La commozione della madre superiora, suor Marie
A prendere la parola, lottando con la commozione che la interrompe più di una volta, la superiora suor Marie ringrazia il Papa per aver scelto di visitare una realtà che accoglie persone “ferite dalla loro solitudine” e “assenti dai media e dai palcoscenici”. Sottolinea come la presenza del Papa confermi che i più poveri e dimenticati “sono un tesoro della Chiesa” e non un peso per la società. Infine definisce la missione dell’ospedale un “miracolo quotidiano” sostenuto dalla Provvidenza e dalla generosità silenziosa dei benefattori. Anche due pazienti portano poi la loro testimonianza a Papa Leone. Una degente descrive la visita come una “luce” che dà coraggio e allevia le sofferenze, auspicando che il mondo possa conoscere la realtà umana e accogliente dell’ospedale e la santità di Abouna Yaacoub. Un altro paziente dice pure lui “grazie” al Papa per questo viaggio vissuto come dono e grazia per il popolo libanese. A nome di tutti i malati, chiede la benedizione per queste persone “che portano ogni giorno la propria croce” e anche per le religiose che li servono.
"Qui abita Gesù"
Leone XIV ascolta e sembra commuoversi. “Sono contento di incontrarvi, era un mio desiderio, perché qui abita Gesù: sia in voi ammalati, sia in voi che ne avete cura, le Suore, i medici e tutti gli operatori sanitari e il personale”, esordisce, in francese. Assicura che tutto il popolo dell’ospedale libanese è nel suo cuore e nelle sue preghiere. Anche il Papa ricorda la santità della vita del fondatore e la sua testimonianza portata avanti dalle Francescane della Croce. Il loro è “un prezioso servizio”, dice: “Grazie, care Sorelle, per la missione che portate avanti con gioia e dedizione!”.

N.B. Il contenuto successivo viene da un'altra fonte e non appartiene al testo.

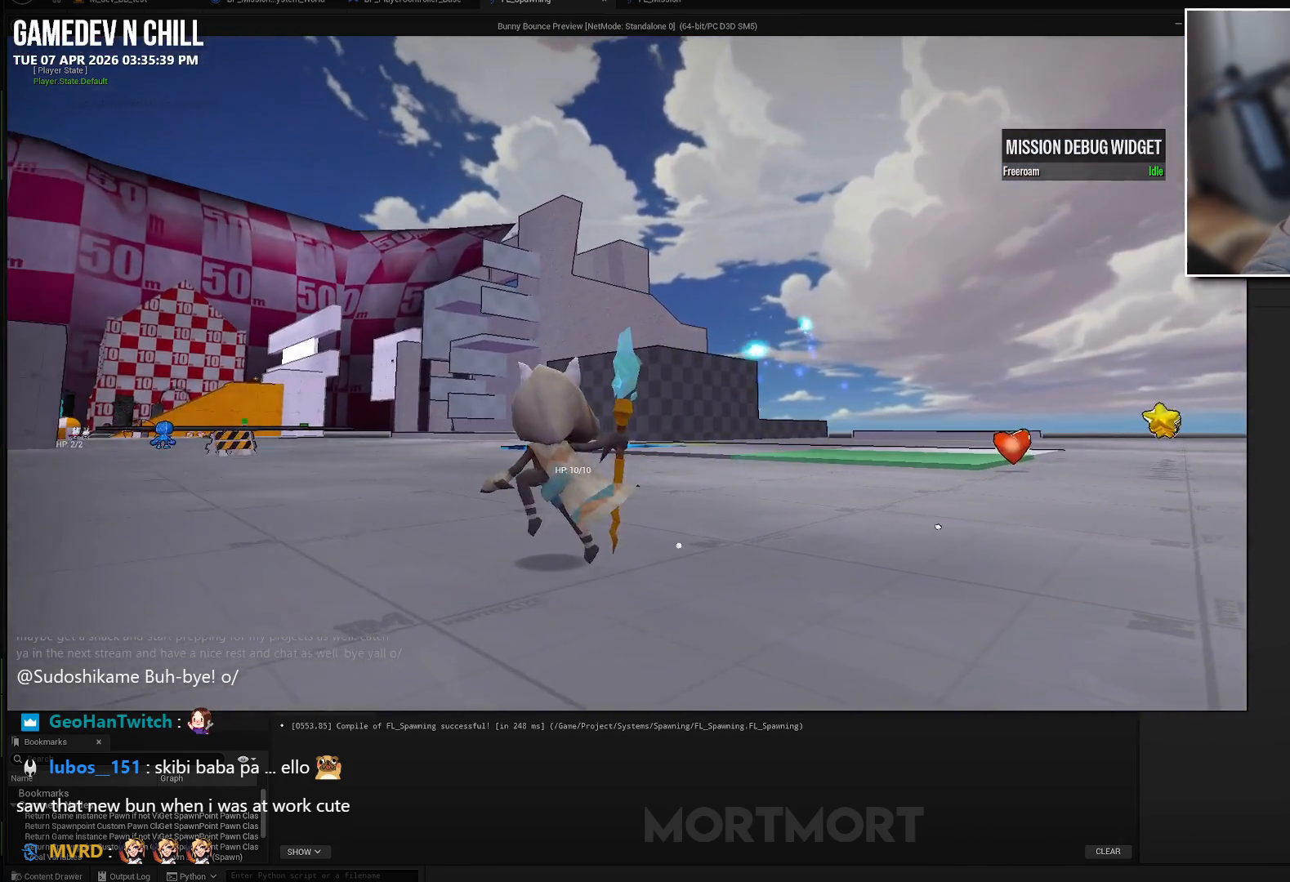
{"buttons": ["R2"], "left_stick": "up", "right_stick": "center", "events": [[200, "left_stick", "up-left"], [300, "left_stick", "up"], [317, "R2", "down"]]}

Prezioso è pure il servizio degli operatori: “La vostra presenza competente e premurosa e la cura degli ammalati sono un segno tangibile dell’amore compassionevole di Cristo. Siete come il buon samaritano, che si ferma presso chi è ferito e se ne prende cura per sollevarlo e guarirlo”, dice il Papa. È vero, ammette, “a volte può sopraggiungere la stanchezza o lo scoraggiamento, soprattutto per le condizioni non sempre favorevoli in cui vi trovate a lavorare”. L’incoraggiamento è allora ad andare avanti, nonostante qualche difficoltà, avendo davanti sempre “il bene che avete possibilità di realizzare”.
Non dimenticare i più fragili
“Quanto si vive in questo luogo è un monito per tutti, per la vostra terra ma anche per l’intera umanità: non possiamo dimenticarci dei più fragili, non possiamo immaginare una società che corre a tutta velocità aggrappandosi ai falsi miti del benessere, ignorando tante situazioni di povertà e di fragilità”, conclude Papa Leone. In particolare cristiani, aggiunge, sono chiamati a prendersi cura dei poveri: “Il Vangelo stesso ce lo chiede”.
A conclusione dell’incontro le suore consegnano al Papa 77 Rosari con i nomi dei malati e degli operatori che li hanno realizzati a mano. Suor Marie regala invece una icona fatta a mano di Abouna Yaacoub, nella speranza che venga presto canonizzato.